>> BEGIN Information given

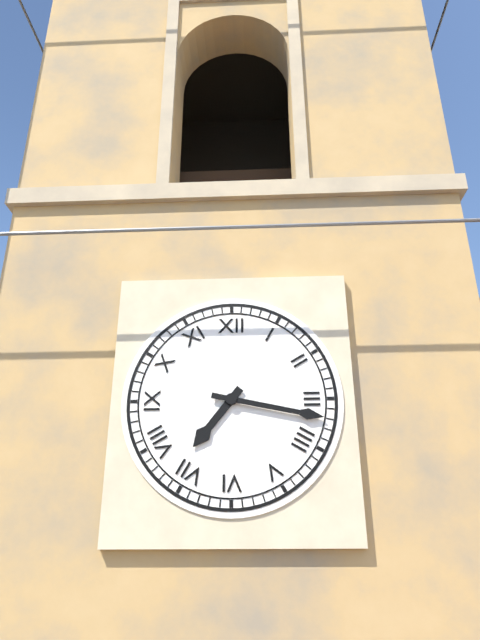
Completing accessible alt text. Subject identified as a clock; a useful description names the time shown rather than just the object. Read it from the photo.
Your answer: 7:17
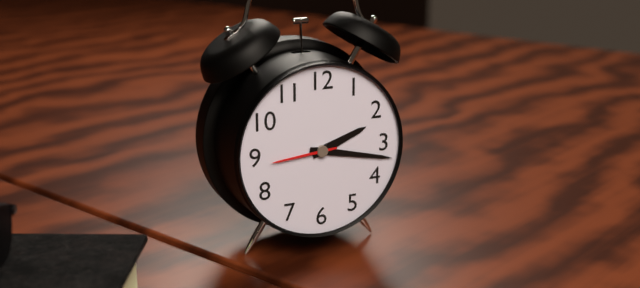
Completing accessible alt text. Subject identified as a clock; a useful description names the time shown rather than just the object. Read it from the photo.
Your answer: 2:17:44
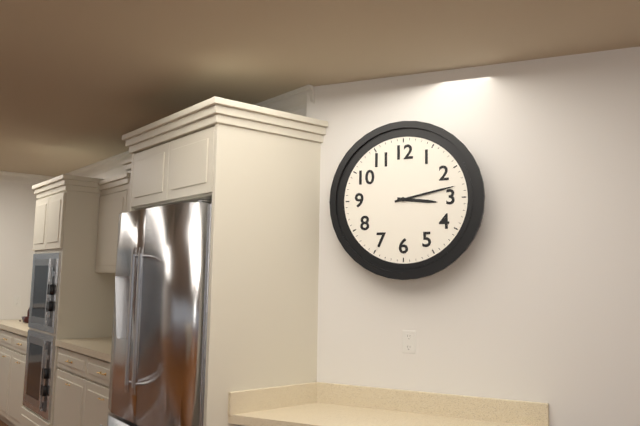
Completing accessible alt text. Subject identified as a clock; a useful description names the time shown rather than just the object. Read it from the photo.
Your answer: 3:13
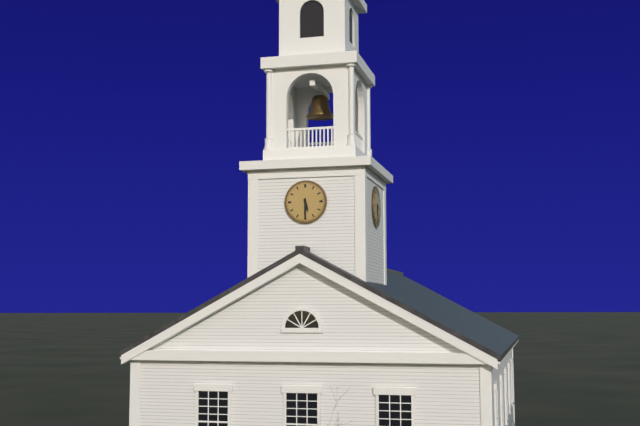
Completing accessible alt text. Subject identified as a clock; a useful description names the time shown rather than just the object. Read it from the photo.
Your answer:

>> END Information given

## Objective
Rewrite the material above as a numbered list of its lines, skipping any blank lines and leaving the pictures out.

## Result
1. Completing accessible alt text. Subject identified as a clock; a useful description names the time shown rather than just the object. Read it from the photo.
2. Your answer: 7:17
3. Completing accessible alt text. Subject identified as a clock; a useful description names the time shown rather than just the object. Read it from the photo.
4. Your answer: 2:17:44
5. Completing accessible alt text. Subject identified as a clock; a useful description names the time shown rather than just the object. Read it from the photo.
6. Your answer: 3:13
7. Completing accessible alt text. Subject identified as a clock; a useful description names the time shown rather than just the object. Read it from the photo.
8. Your answer:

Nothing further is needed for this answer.